# How to make DVD containing 6 movie



## gau_pppu (Jun 14, 2007)

how is it possable to fit 6 or 4 movie (approximately 2hr duration each) in one DVD so that it can be played in a genaral DVD player, like yhose DVD's available in music and video stores, which contain 4 or 6 movie in one DVD....


----------



## xbonez (Jun 14, 2007)

rip or convert the movies to .avi format. that way you can easily fit 5-6 movies on one dvd. most of the dvd players play .avi files even from a data dvd


----------



## techtronic (Jun 15, 2007)

What is this thread doing under Tuts ?


----------



## pannaguma (Jun 15, 2007)

^^ gau_pppu wanted sum1 to post a tut on the mentioned topic for him


----------



## Pathik (Jun 15, 2007)

Convert the movies to either divx or xvid avi or any format... reduce the quality and bitrate a bit... write them onto a dvd... thank me


----------



## Zeeshan Quireshi (Jun 15, 2007)

use DVDFab or ny other software to easily convert DVD's to divx , write them to dvd....thank me


----------



## gau_pppu (Jun 15, 2007)

all my movie's are in AVI amd some in MP4 format but if I make a data dvd with those then i cannot play those in dvd player........? but those dvd available in music stores contain 4 or 6 movie in one, can easily be played in a dvd player....


----------



## Pathik (Jun 15, 2007)

to play divx avi movies u need a divx player(most new players support divx)... if not then u ll need to convert all those files to .vob and reduce all the quality settings to very low... only then u ll be able to fit them onto a dvd..


----------



## xbonez (Jun 19, 2007)

most new dvd players play .avi though not .mp4


----------



## bikdel (Jun 19, 2007)

use gordian knot to convert into divx n use it in dvds.......


----------



## upendra_gp (Jun 19, 2007)

Well there are many ways! 
1]If you don't want much quality then use software like DVD Shrink or Nero Recode and compress various DVD's into 1 GB files.

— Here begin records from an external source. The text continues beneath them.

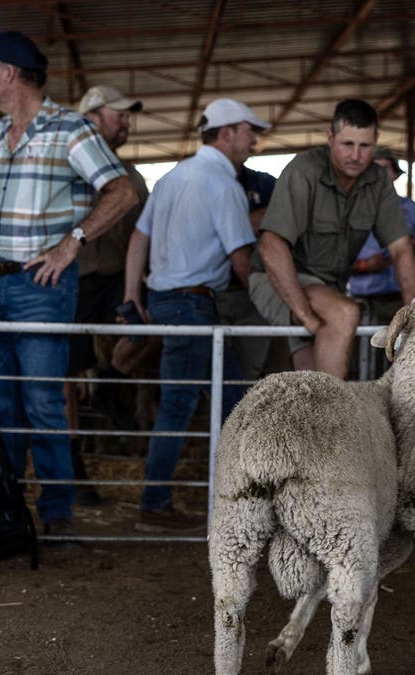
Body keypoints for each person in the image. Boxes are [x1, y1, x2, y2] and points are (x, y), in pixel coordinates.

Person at [0, 32, 138, 538]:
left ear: (10, 73)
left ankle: (57, 511)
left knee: (42, 401)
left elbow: (121, 191)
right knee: (3, 405)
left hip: (40, 284)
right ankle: (8, 509)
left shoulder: (70, 130)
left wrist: (71, 243)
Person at [123, 98, 263, 532]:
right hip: (193, 303)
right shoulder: (223, 185)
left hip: (167, 300)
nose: (253, 140)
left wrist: (133, 295)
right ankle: (156, 502)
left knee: (231, 400)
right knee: (187, 404)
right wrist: (273, 302)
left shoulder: (172, 176)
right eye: (247, 131)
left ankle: (246, 498)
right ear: (226, 134)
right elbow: (241, 257)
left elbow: (139, 236)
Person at [248, 99, 415, 378]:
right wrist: (306, 317)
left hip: (328, 287)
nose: (355, 155)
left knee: (308, 380)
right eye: (347, 144)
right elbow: (271, 245)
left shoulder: (378, 182)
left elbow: (401, 249)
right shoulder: (304, 171)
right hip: (277, 277)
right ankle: (331, 417)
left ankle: (312, 414)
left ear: (375, 141)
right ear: (330, 138)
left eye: (365, 146)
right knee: (344, 314)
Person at [67, 84, 151, 501]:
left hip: (120, 277)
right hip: (73, 278)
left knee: (148, 331)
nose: (126, 122)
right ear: (93, 115)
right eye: (120, 114)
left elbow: (145, 233)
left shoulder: (132, 176)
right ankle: (72, 464)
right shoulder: (67, 168)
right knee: (65, 369)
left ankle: (109, 380)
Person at [349, 146, 415, 328]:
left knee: (396, 350)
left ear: (394, 173)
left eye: (384, 168)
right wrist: (365, 265)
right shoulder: (349, 208)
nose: (379, 175)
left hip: (398, 298)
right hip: (360, 299)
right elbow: (333, 263)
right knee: (357, 351)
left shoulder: (410, 208)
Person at [215, 164, 279, 381]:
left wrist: (231, 223)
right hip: (210, 293)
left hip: (253, 295)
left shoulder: (265, 183)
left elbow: (283, 220)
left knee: (249, 370)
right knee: (210, 368)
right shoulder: (201, 179)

If they aren't compressed at one go then you will need to encode each title again and again.This is comparatively faster. This type of DVD will play on any standalone DVD player.
2]If you want quality then go for XVID. Use software like AutoGK or Gordian Knot and search and you will find a very nice guide for DVD to XVID conversion at websites like doom9.org or videohelp.com. Ask me I can guide you too!In this way each movie will take at least 6 hours to encode but will produce excellent quality in smaller file size. I managed to compress my original DVD of a movie of 2 hours in 800MB at 640X352 at nearly no visible quality loss!
Hope your problem is solved


----------